The face of a male lion looking at the viewer

Image: College of Veterinary Medicine & Biomedical Sciences

Research scientists at Texas A&M University and Faculdade de Biociências in Brazil have moved a step closer to understanding the rich evolutionary history of the cat family. In a paper, featured on the cover of Genome Research, the researchers constructed extensive family trees of the 38 cat species, which illustrated maternal, paternal, and biparental lineages within the cat family. However, they found that lineages are not completely linear. Instead, the study revealed that feline ancestry has been shaped throughout its evolutionary history by hybridization.

Researchers used genome-wide Single Nucleotide Polymorphism (SNP) data—which identifies differences in individual base pairs—with genes from both the X and Y chromosomes and autosomal, or non-sex chromosomes, in addition to sequencing complete mitochondrial genomes, which indicate maternal lineage. This data was complemented by new whole genome sequencing data from the closest species to the domestic cat, as well analysis of the tiger, snow leopard, and lion genomes.

“Our results finally resolve much of the discrepancies in the literature over the past two decades as to how cats are related and the cause for many of the conflicts between different scientific publications, ” said one of the study’s authors, William Murphy, a professor in the Department of Veterinary Integrative Biosciences at the Texas A&M College of Veterinary Medicine & Biomedical Sciences.

“The results also highlight an emerging trend in the literature that hybridization between different species is common and may actually be adaptive,” Murphy said. “One novelty of our study is the illustration as to how common this process is across a broader phylogenetic scale—within an entire family of mammals—than previously has been shown in isolated pairs of species.”
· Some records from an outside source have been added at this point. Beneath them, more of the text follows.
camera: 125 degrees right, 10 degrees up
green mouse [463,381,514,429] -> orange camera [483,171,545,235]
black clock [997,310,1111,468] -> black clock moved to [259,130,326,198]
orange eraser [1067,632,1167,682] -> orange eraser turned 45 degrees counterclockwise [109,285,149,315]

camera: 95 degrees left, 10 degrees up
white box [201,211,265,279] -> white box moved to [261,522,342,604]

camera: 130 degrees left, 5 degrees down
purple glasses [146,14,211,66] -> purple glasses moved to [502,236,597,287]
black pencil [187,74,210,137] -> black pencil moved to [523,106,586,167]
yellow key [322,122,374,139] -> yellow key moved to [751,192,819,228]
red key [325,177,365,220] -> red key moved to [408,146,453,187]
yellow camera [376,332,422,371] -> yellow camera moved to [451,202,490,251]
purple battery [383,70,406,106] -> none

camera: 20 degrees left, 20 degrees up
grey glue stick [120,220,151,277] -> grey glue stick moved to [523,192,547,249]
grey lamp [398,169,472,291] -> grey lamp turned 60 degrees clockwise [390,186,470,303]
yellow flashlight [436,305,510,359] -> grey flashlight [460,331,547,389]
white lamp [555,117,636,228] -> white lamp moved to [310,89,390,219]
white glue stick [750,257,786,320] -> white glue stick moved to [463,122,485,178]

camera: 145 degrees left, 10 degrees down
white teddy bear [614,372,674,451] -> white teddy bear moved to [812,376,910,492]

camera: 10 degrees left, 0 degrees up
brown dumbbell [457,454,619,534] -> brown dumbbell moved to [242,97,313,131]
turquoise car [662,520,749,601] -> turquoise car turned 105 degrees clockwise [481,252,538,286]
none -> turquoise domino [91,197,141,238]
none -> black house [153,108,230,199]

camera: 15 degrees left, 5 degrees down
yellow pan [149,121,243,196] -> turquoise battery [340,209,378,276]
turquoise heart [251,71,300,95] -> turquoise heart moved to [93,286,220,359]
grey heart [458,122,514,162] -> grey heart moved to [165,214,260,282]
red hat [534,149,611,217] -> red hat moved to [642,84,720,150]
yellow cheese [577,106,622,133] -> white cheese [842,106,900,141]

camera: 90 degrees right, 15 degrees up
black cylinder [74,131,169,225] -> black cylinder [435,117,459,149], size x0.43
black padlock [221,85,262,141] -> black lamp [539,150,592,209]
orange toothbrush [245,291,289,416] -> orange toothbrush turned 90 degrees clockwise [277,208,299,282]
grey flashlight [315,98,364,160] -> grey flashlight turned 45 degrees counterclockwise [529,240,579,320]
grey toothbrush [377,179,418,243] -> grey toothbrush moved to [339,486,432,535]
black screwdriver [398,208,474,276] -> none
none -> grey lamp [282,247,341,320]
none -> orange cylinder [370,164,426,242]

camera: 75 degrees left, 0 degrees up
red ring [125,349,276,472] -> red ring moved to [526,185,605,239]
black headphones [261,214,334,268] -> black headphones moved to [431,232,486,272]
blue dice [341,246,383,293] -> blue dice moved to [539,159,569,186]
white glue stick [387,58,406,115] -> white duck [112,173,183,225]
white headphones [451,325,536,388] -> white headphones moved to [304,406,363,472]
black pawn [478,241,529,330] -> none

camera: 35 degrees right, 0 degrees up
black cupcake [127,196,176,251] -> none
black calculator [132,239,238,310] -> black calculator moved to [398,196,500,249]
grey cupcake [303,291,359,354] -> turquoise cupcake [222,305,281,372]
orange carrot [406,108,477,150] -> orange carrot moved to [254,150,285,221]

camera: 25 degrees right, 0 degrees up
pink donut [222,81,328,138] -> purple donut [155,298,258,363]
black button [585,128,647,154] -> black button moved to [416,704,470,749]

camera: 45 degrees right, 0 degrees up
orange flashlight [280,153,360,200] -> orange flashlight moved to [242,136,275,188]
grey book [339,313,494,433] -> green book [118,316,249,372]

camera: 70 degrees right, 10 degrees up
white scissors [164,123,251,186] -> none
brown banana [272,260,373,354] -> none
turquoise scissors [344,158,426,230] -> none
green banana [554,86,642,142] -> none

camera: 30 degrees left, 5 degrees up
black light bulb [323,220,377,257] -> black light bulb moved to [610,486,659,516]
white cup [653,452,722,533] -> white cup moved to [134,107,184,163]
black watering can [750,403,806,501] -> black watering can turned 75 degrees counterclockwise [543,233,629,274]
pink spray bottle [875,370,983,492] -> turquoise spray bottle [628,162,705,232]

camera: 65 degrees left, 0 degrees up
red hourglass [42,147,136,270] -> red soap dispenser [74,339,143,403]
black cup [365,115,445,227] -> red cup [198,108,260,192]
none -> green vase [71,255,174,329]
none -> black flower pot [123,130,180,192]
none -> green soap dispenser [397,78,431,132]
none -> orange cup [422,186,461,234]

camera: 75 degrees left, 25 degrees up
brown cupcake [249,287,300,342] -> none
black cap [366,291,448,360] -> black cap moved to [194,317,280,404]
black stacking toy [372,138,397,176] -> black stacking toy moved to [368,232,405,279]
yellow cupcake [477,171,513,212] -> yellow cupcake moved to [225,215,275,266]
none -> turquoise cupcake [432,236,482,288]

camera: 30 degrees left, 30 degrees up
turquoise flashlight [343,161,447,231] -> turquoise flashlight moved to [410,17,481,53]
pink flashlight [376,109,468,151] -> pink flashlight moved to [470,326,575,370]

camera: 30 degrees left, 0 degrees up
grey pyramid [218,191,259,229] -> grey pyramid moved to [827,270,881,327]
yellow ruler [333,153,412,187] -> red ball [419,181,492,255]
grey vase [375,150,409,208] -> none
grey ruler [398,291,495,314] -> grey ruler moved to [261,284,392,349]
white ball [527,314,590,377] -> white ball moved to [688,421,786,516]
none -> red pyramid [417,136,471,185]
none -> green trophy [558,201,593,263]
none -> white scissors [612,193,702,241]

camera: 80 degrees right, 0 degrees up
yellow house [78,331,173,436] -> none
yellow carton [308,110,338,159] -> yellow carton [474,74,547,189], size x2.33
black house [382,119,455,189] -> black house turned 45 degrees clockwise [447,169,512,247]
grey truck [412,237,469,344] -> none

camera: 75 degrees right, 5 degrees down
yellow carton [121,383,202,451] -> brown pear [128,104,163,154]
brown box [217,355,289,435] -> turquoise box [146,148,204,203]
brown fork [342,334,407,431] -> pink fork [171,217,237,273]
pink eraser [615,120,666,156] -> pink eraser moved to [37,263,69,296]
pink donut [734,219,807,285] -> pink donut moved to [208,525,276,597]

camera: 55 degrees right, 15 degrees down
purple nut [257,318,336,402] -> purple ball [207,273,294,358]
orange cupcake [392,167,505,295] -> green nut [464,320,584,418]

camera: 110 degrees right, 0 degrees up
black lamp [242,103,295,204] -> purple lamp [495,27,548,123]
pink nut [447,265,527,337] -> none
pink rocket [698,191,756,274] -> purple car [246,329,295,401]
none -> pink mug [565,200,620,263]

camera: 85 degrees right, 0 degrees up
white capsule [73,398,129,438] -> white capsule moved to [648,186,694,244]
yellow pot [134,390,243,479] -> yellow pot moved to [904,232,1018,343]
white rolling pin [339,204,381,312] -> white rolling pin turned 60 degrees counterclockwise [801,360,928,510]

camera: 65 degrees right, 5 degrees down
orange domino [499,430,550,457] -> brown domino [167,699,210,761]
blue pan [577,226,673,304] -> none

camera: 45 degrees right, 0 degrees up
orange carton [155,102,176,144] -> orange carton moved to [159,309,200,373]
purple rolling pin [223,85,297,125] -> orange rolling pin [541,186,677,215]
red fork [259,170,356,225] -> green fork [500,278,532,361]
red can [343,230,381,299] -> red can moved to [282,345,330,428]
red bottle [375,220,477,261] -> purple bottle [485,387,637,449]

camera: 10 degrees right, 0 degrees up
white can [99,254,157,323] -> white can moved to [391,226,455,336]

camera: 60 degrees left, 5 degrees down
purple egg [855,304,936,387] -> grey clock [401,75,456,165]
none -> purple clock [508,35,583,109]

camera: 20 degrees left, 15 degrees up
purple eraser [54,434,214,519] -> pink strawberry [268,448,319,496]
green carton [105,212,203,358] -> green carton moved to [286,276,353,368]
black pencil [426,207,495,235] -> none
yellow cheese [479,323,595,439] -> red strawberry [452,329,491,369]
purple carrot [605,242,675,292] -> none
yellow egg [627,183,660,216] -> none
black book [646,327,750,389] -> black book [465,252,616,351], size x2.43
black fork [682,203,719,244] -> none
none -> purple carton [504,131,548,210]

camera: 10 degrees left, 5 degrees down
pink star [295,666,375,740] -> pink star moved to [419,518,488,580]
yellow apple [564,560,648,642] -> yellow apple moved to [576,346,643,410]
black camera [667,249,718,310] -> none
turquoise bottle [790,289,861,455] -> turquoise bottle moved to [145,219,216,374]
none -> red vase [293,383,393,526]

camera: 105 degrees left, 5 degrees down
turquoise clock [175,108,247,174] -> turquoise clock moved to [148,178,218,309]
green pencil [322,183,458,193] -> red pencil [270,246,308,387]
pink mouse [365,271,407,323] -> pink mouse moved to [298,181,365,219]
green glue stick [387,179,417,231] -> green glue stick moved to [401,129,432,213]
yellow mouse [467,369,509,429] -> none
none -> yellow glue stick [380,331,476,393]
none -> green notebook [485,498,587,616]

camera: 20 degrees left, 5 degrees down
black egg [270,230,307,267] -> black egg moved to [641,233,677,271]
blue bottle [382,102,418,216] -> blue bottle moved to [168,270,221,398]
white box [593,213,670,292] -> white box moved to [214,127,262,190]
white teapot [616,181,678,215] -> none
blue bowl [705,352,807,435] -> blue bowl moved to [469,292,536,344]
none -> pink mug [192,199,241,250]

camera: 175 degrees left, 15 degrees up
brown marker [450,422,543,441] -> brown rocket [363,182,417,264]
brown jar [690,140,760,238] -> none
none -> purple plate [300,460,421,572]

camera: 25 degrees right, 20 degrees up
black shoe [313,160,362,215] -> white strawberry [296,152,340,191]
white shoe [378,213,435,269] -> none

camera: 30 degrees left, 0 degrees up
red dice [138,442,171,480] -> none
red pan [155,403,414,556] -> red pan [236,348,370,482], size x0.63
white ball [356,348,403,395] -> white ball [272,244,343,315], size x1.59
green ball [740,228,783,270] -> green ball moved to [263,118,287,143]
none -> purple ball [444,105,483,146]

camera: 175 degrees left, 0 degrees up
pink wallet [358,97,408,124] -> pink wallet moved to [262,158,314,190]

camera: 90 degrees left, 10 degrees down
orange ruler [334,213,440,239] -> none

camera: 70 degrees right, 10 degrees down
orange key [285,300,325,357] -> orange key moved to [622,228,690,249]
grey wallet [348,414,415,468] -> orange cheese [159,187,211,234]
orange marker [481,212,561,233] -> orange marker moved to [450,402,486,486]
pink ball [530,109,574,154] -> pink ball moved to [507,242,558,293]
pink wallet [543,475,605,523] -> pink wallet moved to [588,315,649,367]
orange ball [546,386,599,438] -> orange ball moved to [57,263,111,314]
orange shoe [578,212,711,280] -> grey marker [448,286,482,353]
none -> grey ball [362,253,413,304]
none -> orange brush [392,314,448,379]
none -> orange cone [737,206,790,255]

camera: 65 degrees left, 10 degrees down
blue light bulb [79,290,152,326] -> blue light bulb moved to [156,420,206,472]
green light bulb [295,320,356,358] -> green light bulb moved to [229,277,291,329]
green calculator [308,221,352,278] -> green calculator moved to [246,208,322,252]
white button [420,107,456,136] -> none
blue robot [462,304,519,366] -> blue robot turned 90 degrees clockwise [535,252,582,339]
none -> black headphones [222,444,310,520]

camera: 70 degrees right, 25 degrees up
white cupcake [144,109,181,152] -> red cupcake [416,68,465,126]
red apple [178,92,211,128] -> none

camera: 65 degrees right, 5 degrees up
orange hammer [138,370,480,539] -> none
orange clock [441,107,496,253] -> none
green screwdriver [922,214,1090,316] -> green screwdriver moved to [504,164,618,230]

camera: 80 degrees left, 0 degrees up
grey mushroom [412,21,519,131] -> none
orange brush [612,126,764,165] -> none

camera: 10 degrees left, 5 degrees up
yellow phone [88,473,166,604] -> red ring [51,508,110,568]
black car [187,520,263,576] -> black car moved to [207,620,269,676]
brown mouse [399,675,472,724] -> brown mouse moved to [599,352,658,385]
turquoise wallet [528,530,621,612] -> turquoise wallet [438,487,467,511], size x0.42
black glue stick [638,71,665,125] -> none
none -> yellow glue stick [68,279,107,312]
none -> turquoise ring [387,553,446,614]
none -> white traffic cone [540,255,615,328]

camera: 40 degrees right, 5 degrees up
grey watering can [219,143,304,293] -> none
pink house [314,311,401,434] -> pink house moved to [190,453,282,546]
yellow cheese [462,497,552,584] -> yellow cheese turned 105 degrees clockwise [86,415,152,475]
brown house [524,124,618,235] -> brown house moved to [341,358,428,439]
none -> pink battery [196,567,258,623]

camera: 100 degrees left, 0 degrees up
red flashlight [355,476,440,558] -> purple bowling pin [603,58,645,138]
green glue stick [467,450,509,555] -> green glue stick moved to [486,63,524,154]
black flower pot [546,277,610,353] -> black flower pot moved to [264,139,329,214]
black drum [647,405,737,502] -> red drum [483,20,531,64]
The researchers found that there were nine differences between the maternal and biparental trees. For example, the maternal tree indicated that the puma lineage was more closely related to the lynx/bay cat group, whereas the biparental tree showed the puma lineage as more closely related to the Asian leopard cat/domestic cat group.

Researchers concluded that the most likely cause of this, and other discrepancies between family trees based on different modes of inheritance, is due to ancient hybridizations. Hybrids may have then mated with non-hybrids, introducing variations back into the species.

Additional factors influencing feline evolution include the fact than male hybrids are more often sterile than female hybrids and the males are often more geographically dispersed than females.

“We identified traces of hybridization within the genomes of more than half of the eight cat lineages, where stretches of DNA sequences are far more closely related between pairs of non-sister species than would be expected by random processes,” Murphy said. “In several of these cases, the evidence for hybridization in the nuclear genome, which is inherited from both parents, is matched by similar patterns in the mitochondrial DNA, which is only inherited from the mother.”